==== Records for processing ====

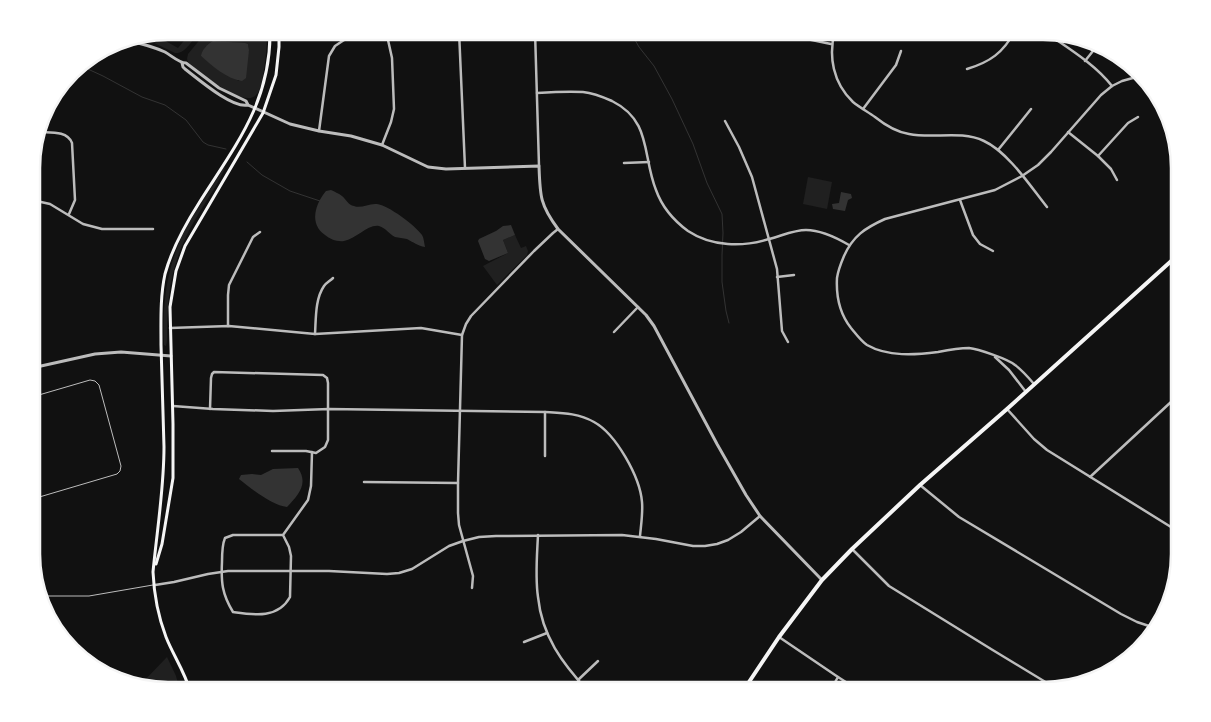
<svg xmlns="http://www.w3.org/2000/svg" width="1211" height="722" viewBox="0 0 1211 722" font-family="Arial,sans-serif">
  <rect width="100%" height="100%" fill="#111"/>
  <!-- green -->
  <g fill="#202020" fill-rule="evenodd">
    <path d="M192,31h7c-6,8 -13,23 -24,22l-23,-11 3,-7 23,13z"/>
    <path d="M207,31h60c0,19 -2,36 -6,54 -1,3 -2,8 -5,10 -12,14 -59,-24 -68,-33l-1,-3 1,-5zM213,41l35,3 1,6 -10,31 -15,-8 -23,-17c1,-6 7,-13 12,-15z"/>
    <path d="M224,167l1,1c-11,25 -29,46 -40,71 -16,34 -18,65 -18,102l-1,5 -2,-1c-2,-38 2,-74 18,-109 12,-24 29,-46 42,-69z"/>
    <path d="M808,177l24,5 -5,27 -24,-5z"/>
    <path d="M515,235l6,13 5,-2 2,5 -1,4 -30,30 -14,-19 25,-13 -5,-13z"/>
    <path d="M167,657l9,19 4,15h-12l-28,-8 4,-2z"/>
  </g>
  <!-- water -->
  <g fill="#333">
    <path d="M213,41l32,2 3,1 1,6 -3,28 -4,3c-15,-2 -30,-15 -41,-25 0,-5 7,-13 12,-15z"/>
    <path d="M331,190c4,2 7,3 11,6 4,3 6,9 12,10 7,3 15,-3 23,-2 11,1 39,22 45,31 2,3 2,8 3,12 -7,-1 -12,-5 -18,-8 -4,-1 -8,-1 -12,-2 -6,-3 -9,-9 -16,-11 -11,-2 -23,13 -35,15 -7,1 -14,-2 -19,-6 -16,-11 -10,-31 1,-44z"/>
    <path d="M841,192l10,2 1,4 -4,2 -3,11 -12,-2 -1,-5 7,-1z"/>
    <path d="M511,225l4,10 -12,5 5,13 -19,8 -4,-2 -7,-18 1,-2 17,-8 7,-5z"/>
    <path d="M298,468c11,16 0,27 -11,39 -14,-1 -37,-19 -48,-28l2,-4 11,-1 9,1 12,-6z"/>
  </g>
  <g fill="none" stroke-linecap="round" stroke-linejoin="round">
    <!-- stream -->
    <g stroke="#333" stroke-width="1">
      <path d="M630,31l9,16 15,19 18,33 21,45 14,39 15,31 1,19 -1,22v27l4,29 3,12"/>
      <path d="M79,65l24,11 39,21 23,8 21,15 17,22 5,3 18,4"/>
      <path d="M247,162l15,13 28,16 30,10"/>
    </g>
    <!-- service -->
    <g stroke="#bcbcbc" stroke-width="1">
      <path d="M32,397l58,-17 5,1 4,4 22,81 -1,5 -3,3 -81,24"/>
      <path d="M32,488c6,19 10,36 0,54"/>
      <path d="M41,593l4,3h44l64,-11"/>
    </g>
    <!-- minor -->
    <g stroke="#bcbcbc" stroke-width="2.5">
      <path d="M459,31l6,137"/>
      <path d="M535,31l4,135"/>
      <path d="M781,31l21,7 29,6"/>
      <path d="M835,31c-7,25 -2,52 18,71 6,5 15,10 22,15 10,8 21,15 34,17 25,5 51,-4 75,7 24,11 47,46 63,66"/>
      <path d="M1045,32c23,16 50,32 67,54"/>
      <path d="M1085,61l12,-15"/>
      <path d="M967,69c23,-7 36,-16 48,-38"/>
      <path d="M537,93c15,-1 31,-2 46,-1 10,1 20,5 29,9 40,20 30,54 44,89 6,17 17,30 32,41 24,16 55,16 81,8 12,-3 25,-9 37,-9 15,0 31,8 43,15"/>
      <path d="M863,109l33,-44 5,-14"/>
      <path d="M725,121l14,26 13,30 25,92 5,62 6,11"/>
      <path d="M319,131l10,-75 6,-10 9,-6 35,-9"/>
      <path d="M38,132c11,1 29,-2 34,11l3,57 -6,14"/>
      <path d="M1068,132l30,24 13,13 6,11"/>
      <path d="M382,145l9,-23 3,-13 -2,-51 -6,-27"/>
      <path d="M998,150l33,-41"/>
      <path d="M1098,156l30,-33 10,-6"/>
      <path d="M624,163l25,-1"/>
      <path d="M32,200l18,4 33,20 19,5h51"/>
      <path d="M960,200l13,35 7,9 13,7"/>
      <path d="M777,277l17,-2"/>
      <path d="M32,307l6,10 -6,8"/>
      <path d="M228,326v-31l1,-10 24,-48 7,-5"/>
      <path d="M170,328l59,-2 86,8 106,-6 41,7"/>
      <path d="M614,332l24,-25"/>
      <path d="M315,334c1,-15 0,-35 9,-48 2,-3 6,-5 9,-8"/>
      <path d="M995,357l14,13 17,22"/>
      <path d="M32,359l2,8"/>
      <path d="M1034,384c-6,-7 -12,-14 -19,-19 -7,-6 -37,-16 -46,-17 -10,0 -21,2 -31,4 -23,3 -50,5 -71,-7 -6,-4 -11,-11 -16,-17 -11,-14 -15,-32 -14,-50 1,-7 4,-15 7,-22 9,-20 21,-28 41,-37l110,-29 27,-14 16,-11 13,-13 50,-57 11,-9 10,-5 18,-5"/>
      <path d="M173,406l40,3 60,2 56,-2 216,3c17,1 33,1 49,10 22,12 46,55 48,80 1,11 -1,23 -2,34"/>
      <path d="M210,409l1,-31 1,-4 2,-2 109,3 4,3 1,5v57l-3,7 -9,6 -10,-2h-34"/>
      <path d="M1007,409l27,30 13,11 132,82"/>
      <path d="M545,456v-44"/>
      <path d="M1090,477l81,-75 8,-6"/>
      <path d="M364,482l94,1"/>
      <path d="M920,485l39,32 162,97 16,8 18,6"/>
      <path d="M283,535h-50l-8,3c-3,7 -3,15 -3,24 -1,20 0,32 11,50 21,3 45,7 57,-15l1,-41 -2,-9 -6,-12 25,-35 3,-14 1,-34"/>
      <path d="M538,535c-1,21 -3,42 0,62 4,39 24,66 50,94"/>
      <path d="M852,549l37,37 102,63 66,40"/>
      <path d="M155,585l19,-3 34,-8 20,-3h101l58,3 12,-1 13,-4 37,-23 14,-5 16,-4 17,-1 126,-1 34,4 37,7h12l12,-2 11,-4 13,-8 19,-16"/>
      <path d="M472,588l1,-12 -14,-51 -1,-12v-30l4,-148 4,-11 5,-8 63,-65 19,-18 5,-4"/>
      <path d="M779,637l59,40 22,14"/>
      <path d="M1147,637l2,-10"/>
      <path d="M524,642l23,-9"/>
      <path d="M578,680l20,-19"/>
      <path d="M830,691l8,-14"/>
    </g>
    <!-- tertiary -->
    <g stroke="#bcbcbc" stroke-width="3">
      <path d="M126,40c13,3 26,6 39,12 7,4 14,11 21,11l33,25 27,13 2,4 42,19 29,7 32,5 31,9 46,22 18,2 93,-3c1,30 1,39 19,63l88,86 8,11 63,118 29,51 14,21 62,64"/>
      <path d="M182,63l1,4 2,2c13,10 48,40 63,36"/>
      <path d="M32,368l63,-14 26,-2 50,4"/>
    </g>
    <!-- secondary -->
    <g stroke="#f5f5f5" stroke-width="3">
      <path d="M156,564l6,-20 11,-66v-54l-3,-117 6,-36 9,-25 78,-133 13,-38 3,-28v-16"/>
      <path d="M190,691c-5,-19 -17,-36 -24,-54 -8,-21 -12,-43 -13,-65 4,-42 11,-83 11,-125 -1,-34 -2,-68 -3,-102 0,-24 -1,-48 4,-71 7,-26 20,-49 34,-71 36,-57 72,-101 71,-172"/>
    </g>
    <!-- primary -->
    <path stroke="#f5f5f5" stroke-width="4" d="M743,691l36,-54 43,-57 30,-31 68,-64 87,-76 172,-155"/>
  </g>
  <!-- crop -->
  <path d="M0 0H1211V722H0ZM168 40H1043A128 128 0 0 1 1171 168V554A128 128 0 0 1 1043 682H168A128 128 0 0 1 40 554V168A128 128 0 0 1 168 40Z" fill="#fff" fill-rule="evenodd"/>
  <path fill="none" stroke="#f5f5f5" stroke-width="2.5" d="M168 40H1043A128 128 0 0 1 1171 168V554A128 128 0 0 1 1043 682H168A128 128 0 0 1 40 554V168A128 128 0 0 1 168 40Z"/>
</svg>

====

* [Your goal]:
Begin at the line containing "0H1211V722H0ZM168 40H1043A128 128" and reproduce each line through the end of the records above.

* [Written reply]:
  <path d="M0 0H1211V722H0ZM168 40H1043A128 128 0 0 1 1171 168V554A128 128 0 0 1 1043 682H168A128 128 0 0 1 40 554V168A128 128 0 0 1 168 40Z" fill="#fff" fill-rule="evenodd"/>
  <path fill="none" stroke="#f5f5f5" stroke-width="2.5" d="M168 40H1043A128 128 0 0 1 1171 168V554A128 128 0 0 1 1043 682H168A128 128 0 0 1 40 554V168A128 128 0 0 1 168 40Z"/>
</svg>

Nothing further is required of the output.